Pierre Jourde et nous

- Tu n’as qu’à lire sa biographie. Elle est très bien détaillée. Tu m’en diras des nouvelles. Ça rend modeste. Ça donne envie de faire glisser bien soigneusement sa prose jusqu’à la corbeille, de la vider sans repêchage possible puis, enfin, d’aller vivre des choses intéressantes avant de recommencer à faire son malin avec des mots. Voilà ce que je pense. Et toi ?
- Moi c’est pareil. Mais quand j’ai lu qu’il avait fait des manœuvres hivernales dans la neige, je me suis un peu rengorgée. Je me suis dit : tiens, si je n’ai pas 807 points communs avec ce grand écrivain, j’en ai tout de même un. Et celui-là, il me parle. Manœuvres hivernales dans la neige, je pratique. Presque tous les ans. Pour ça, l’essentiel, c’est le bonnet. Bien enfoncé sur les oreilles.
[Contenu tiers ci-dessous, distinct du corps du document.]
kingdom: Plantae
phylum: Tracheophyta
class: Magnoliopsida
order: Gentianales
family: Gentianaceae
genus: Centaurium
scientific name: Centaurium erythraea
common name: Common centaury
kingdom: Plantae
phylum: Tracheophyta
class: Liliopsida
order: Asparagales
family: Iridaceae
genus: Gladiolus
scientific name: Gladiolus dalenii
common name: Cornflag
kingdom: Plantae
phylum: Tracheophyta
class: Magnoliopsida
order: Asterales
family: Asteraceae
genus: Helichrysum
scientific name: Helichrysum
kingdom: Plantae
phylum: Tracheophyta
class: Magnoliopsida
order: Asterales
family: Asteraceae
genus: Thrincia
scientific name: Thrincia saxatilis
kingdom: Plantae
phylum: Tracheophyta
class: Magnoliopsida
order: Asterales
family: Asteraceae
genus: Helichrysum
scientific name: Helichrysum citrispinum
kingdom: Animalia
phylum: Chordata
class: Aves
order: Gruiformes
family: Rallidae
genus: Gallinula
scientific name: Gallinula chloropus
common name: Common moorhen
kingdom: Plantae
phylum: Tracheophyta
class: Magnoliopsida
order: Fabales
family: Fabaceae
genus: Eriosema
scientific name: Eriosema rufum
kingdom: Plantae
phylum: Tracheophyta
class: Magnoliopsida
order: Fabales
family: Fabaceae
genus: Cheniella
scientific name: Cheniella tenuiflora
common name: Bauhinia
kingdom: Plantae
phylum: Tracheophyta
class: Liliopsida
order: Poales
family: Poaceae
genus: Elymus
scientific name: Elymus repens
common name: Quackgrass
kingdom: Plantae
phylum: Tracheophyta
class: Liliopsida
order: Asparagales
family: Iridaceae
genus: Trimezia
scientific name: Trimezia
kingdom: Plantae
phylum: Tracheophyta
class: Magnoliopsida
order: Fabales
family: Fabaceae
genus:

Note bien, pour écrire un roman intéressant, c’est un peu pareil. Avoir la tête près du bonnet, c’est essentiel. La tête près du bonnet... Joli titre. Y a plus qu’à.

lundi 1 octobre 2012

Les vivants 3

– Je n’ai pas envie de rentrer chez moi le soir en ce moment.
– Pourquoi tu me dis ça ?
– ...



– Demain soir je vais au cinéma.
– Je ne serai pas libre demain soir.
– ...
– Et ce soir je suis invité.
– Ah... Je te souhaite une bonne soirée alors.
– Et toi, que vas-tu faire de la tienne ?
– Essayer de trouver le sommeil.
– Et ?
– Et t’embrasser 807 fois dans mes rêves.
– Je vois.
– Je n’en suis pas certaine justement.
– ...



– Je ne sais pas comment tu fais pour me supporter : moi, je ne me supporte plus.
– C’est peut-être parce que je ne te supporte pas assez.
– Sale type !
– Sale type toi même !
– Mais... Je suis une femme, tu l’as oublié ?
– Et alors, tu n’as jamais lu Echenoz ?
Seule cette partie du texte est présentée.